@tatzelbrumm Thats a very good point and makes a lot of sense (and I intend to review those links shortly).
But to be clear, I'm not talking about social media, I know that dumbs people down 10 fold. I am referring to face to face conversations.
@tatzelbrumm truth but I think the two are partially unrelated. In the USa it is larghely the consequence of radicalization/polarization.
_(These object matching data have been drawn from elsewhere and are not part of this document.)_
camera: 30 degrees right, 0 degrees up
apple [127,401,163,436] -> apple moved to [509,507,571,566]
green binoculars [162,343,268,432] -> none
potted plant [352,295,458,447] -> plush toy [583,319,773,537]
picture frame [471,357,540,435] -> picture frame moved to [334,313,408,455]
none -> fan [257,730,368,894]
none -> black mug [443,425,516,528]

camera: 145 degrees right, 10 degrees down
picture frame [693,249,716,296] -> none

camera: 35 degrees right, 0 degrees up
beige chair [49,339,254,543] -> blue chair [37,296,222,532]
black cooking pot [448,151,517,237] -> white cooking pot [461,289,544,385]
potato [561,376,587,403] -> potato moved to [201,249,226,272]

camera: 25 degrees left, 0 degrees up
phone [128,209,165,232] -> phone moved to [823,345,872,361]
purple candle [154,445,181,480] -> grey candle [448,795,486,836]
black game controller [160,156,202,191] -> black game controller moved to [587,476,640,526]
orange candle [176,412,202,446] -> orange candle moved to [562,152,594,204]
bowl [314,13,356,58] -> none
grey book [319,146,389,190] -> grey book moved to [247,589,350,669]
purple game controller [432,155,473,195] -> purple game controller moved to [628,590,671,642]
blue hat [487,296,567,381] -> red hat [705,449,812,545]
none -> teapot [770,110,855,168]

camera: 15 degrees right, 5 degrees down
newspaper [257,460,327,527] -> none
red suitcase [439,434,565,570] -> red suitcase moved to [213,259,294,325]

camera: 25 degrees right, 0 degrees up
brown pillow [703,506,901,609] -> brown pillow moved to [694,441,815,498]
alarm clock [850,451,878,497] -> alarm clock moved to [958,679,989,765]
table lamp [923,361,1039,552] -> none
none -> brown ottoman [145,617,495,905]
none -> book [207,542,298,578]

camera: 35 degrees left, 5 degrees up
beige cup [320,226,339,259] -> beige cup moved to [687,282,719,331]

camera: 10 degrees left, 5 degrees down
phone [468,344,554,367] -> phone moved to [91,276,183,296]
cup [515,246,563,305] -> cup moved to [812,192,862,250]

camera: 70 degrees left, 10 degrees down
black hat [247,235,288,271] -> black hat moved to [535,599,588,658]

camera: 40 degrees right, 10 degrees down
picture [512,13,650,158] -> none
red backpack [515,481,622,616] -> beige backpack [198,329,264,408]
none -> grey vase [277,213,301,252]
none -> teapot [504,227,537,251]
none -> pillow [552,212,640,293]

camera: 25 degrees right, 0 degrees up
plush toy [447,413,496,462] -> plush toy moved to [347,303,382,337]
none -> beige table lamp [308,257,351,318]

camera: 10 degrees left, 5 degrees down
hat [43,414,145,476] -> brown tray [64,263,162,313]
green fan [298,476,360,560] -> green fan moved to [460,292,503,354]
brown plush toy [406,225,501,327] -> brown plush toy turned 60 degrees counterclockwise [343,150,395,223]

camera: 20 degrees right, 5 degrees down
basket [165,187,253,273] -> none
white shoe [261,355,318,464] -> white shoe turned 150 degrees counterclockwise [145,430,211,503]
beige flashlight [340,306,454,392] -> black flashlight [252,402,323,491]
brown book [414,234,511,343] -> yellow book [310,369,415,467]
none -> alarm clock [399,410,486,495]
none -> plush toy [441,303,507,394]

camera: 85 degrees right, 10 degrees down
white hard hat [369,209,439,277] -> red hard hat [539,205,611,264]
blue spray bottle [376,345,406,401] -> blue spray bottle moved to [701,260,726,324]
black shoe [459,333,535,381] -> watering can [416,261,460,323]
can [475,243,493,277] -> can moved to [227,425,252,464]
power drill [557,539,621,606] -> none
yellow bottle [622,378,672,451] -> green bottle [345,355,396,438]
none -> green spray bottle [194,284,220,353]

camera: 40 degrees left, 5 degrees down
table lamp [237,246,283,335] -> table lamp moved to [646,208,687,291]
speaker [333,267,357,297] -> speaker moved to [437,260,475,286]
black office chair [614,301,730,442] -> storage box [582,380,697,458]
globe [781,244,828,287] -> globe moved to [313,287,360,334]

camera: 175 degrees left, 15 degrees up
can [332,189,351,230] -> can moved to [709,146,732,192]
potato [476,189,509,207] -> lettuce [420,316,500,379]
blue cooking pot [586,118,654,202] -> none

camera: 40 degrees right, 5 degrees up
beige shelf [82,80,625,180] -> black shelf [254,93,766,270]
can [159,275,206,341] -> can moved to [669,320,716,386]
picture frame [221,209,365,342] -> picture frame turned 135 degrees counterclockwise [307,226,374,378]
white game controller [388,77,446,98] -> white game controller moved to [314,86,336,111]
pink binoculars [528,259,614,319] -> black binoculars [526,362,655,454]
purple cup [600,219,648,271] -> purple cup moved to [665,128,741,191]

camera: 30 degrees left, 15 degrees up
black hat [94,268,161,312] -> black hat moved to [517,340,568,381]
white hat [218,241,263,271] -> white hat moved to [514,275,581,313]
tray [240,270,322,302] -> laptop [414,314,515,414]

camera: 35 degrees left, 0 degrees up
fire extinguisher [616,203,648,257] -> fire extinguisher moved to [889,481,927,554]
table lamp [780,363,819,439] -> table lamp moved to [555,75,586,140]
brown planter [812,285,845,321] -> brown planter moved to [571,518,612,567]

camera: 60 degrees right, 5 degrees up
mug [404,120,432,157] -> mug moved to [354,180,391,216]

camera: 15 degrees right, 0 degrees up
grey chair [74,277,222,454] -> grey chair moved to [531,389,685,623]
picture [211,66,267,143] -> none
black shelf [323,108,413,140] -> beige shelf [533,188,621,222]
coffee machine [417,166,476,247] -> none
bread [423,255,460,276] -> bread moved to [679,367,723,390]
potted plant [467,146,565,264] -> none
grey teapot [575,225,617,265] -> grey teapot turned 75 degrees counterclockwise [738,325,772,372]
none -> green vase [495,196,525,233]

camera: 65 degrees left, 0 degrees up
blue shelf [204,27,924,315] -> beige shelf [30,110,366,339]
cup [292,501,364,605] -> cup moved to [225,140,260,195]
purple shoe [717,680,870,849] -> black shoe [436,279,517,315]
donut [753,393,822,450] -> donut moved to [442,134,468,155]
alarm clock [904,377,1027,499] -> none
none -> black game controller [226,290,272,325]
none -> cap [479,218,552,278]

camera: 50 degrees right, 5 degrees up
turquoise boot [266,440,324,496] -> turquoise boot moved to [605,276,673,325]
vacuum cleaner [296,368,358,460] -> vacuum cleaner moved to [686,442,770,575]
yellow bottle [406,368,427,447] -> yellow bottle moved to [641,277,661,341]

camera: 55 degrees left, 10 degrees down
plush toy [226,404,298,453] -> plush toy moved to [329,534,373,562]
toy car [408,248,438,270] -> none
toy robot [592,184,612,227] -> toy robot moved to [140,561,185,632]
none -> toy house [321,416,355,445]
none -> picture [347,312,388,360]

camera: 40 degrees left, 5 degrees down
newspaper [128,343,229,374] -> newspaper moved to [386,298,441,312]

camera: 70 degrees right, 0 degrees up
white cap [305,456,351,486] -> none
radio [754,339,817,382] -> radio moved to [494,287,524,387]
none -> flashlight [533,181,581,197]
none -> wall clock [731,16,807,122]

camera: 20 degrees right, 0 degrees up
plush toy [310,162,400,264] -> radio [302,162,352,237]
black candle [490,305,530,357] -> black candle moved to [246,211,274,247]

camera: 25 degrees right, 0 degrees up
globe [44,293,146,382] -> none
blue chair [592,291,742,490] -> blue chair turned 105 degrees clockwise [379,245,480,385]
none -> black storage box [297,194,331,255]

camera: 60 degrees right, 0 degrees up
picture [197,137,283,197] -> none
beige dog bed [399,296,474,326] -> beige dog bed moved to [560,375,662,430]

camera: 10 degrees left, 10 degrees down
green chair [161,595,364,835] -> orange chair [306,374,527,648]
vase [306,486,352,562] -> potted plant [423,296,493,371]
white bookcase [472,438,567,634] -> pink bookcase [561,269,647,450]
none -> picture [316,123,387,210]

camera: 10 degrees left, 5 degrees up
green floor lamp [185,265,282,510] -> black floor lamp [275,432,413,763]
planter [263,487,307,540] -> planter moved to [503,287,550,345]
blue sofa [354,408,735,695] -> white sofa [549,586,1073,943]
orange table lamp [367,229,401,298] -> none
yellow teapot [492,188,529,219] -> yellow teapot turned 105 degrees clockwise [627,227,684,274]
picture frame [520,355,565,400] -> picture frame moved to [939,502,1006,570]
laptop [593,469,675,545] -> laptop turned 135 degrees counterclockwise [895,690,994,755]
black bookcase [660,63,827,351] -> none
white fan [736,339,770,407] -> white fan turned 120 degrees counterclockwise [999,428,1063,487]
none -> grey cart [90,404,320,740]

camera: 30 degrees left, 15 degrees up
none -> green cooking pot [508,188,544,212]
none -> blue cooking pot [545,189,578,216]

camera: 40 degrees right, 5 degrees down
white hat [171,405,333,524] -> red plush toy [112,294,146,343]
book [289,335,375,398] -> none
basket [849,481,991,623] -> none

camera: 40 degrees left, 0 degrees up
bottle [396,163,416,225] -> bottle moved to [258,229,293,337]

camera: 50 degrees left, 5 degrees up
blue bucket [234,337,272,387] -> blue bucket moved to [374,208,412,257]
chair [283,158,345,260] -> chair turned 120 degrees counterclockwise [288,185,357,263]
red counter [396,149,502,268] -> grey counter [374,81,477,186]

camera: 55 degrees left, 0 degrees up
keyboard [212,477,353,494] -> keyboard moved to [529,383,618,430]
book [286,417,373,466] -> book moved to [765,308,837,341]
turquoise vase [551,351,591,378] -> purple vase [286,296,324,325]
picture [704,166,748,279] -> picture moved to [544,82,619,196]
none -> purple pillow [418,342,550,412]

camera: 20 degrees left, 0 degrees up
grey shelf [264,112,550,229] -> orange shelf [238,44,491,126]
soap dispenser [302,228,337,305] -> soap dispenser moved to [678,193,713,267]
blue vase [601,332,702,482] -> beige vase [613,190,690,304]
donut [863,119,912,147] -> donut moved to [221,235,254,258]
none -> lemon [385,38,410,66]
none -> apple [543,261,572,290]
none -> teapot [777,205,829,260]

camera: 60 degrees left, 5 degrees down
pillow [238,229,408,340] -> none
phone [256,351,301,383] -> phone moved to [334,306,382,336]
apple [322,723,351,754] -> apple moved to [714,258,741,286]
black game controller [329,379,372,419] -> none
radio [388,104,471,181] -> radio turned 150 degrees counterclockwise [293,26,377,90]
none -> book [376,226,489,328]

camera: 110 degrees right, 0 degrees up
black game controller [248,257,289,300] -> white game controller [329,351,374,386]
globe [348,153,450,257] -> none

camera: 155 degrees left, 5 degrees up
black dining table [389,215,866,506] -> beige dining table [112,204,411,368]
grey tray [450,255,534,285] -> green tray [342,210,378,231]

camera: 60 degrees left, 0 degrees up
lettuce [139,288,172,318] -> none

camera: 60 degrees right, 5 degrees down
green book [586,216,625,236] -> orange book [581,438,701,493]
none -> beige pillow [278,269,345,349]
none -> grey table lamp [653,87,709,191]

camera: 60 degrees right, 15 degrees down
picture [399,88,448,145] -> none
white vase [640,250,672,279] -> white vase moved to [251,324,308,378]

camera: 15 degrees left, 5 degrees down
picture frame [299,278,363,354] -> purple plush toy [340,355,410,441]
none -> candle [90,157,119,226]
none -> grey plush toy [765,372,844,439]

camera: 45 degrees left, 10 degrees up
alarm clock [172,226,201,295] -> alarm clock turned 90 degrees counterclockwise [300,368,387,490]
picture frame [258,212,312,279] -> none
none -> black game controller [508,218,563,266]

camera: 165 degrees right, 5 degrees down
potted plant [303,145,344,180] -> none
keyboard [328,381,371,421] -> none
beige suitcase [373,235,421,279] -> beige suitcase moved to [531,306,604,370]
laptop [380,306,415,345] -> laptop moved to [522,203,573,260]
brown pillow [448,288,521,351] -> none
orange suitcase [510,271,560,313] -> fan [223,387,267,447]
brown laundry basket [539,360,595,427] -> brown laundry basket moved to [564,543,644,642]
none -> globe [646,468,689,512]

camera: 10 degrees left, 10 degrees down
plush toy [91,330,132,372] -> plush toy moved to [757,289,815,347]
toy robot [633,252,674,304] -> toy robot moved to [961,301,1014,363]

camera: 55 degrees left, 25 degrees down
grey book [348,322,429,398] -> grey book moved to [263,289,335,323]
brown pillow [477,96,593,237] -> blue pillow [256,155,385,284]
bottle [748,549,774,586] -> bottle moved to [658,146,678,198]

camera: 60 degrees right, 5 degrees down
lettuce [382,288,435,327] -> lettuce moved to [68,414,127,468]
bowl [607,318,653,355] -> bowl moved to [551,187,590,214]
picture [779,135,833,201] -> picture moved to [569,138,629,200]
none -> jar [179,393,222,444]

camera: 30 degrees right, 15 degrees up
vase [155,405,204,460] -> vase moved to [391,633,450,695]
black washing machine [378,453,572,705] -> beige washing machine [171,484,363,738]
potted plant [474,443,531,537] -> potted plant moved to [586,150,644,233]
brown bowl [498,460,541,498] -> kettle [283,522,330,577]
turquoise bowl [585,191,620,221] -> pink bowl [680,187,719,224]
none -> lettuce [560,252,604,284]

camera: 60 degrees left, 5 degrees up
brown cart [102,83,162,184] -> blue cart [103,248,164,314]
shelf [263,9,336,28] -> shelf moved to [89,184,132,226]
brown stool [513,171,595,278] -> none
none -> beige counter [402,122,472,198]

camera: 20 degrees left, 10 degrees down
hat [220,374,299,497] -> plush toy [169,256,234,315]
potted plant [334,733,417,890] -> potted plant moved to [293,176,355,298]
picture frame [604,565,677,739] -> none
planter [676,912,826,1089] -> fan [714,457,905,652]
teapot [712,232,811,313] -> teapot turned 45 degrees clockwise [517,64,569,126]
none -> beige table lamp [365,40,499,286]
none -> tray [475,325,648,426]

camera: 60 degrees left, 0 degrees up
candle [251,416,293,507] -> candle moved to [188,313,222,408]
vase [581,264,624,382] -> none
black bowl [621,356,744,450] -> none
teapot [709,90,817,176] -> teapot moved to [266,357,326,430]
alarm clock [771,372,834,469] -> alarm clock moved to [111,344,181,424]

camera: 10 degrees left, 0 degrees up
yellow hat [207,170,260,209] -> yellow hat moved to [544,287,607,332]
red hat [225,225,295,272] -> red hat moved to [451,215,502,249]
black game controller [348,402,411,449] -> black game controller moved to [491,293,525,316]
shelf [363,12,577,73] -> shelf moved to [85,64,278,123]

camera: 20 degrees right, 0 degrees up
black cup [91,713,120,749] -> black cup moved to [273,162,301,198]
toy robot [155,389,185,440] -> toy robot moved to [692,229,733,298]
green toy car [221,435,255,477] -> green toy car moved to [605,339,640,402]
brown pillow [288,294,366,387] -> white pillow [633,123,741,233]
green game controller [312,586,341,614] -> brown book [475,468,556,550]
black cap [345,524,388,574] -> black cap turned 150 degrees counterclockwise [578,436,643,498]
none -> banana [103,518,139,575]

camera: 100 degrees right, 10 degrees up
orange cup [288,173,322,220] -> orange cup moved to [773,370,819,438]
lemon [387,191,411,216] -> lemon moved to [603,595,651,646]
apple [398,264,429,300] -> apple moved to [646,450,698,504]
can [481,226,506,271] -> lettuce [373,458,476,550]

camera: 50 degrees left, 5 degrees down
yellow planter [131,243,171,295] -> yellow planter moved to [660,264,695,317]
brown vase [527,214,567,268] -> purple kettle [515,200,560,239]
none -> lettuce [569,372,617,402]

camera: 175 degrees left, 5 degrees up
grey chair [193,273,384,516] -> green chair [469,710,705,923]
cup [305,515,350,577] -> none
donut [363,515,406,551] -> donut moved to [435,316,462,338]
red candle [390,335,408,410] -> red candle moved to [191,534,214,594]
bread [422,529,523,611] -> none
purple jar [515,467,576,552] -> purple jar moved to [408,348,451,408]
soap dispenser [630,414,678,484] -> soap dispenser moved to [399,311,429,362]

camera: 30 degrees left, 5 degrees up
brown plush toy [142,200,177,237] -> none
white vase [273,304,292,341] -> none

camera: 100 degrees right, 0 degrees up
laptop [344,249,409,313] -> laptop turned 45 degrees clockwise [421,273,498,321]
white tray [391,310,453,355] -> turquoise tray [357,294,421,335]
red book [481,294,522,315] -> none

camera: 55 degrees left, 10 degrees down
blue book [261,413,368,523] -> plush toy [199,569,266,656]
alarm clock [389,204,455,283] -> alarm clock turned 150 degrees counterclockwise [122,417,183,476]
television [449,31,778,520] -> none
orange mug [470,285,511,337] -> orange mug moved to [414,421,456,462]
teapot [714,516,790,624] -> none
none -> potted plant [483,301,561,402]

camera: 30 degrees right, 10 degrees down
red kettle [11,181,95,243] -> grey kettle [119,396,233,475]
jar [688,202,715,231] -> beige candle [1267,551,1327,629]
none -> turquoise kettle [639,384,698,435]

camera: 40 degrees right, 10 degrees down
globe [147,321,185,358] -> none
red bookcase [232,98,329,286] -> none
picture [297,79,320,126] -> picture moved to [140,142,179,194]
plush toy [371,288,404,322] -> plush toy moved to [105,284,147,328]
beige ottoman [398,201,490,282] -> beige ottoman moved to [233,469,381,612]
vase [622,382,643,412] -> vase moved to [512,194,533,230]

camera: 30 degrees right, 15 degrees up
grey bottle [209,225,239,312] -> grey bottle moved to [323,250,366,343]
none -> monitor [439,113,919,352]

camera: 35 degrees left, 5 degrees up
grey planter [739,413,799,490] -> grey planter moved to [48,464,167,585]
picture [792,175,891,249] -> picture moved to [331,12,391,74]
Online it is at least partly due to the medium.
@freemo I attribute the apparent dumbing down to the fragmentation of social media graphs into unconnected discursive bubbles, inside which different discursive contexts are no longer perceived to even exist.
Case in point:
A certain USAmerican is accusing me of "decontextualizing" Bret Stephens's OpEd article about 
A Day That Lives In Infamy,
namely, 1st of September 1939.
But for that certain USAmerican (consider who he is and what he's infamous for), 
The Day That Lives In Infamy
is 7th of December 1941.
@tatzelbrumm fair point, I think thats at least part of it for sure.
@freemo Now the thing that frustrates me to no end is that when I show them my Mother Of All Godwin's Law Violations, 
which I would like to think is hilariously funny,
they just don't get the joke, because the context of 
1st of September 1939 
never occurs to them.
@freemo Unfortunately,
Godwin's Law¹ is leaking from online to "real" world conversations.
I don't notice it that much because in times of Social Distancing, I hardly have "real" world (offline) conversations any more.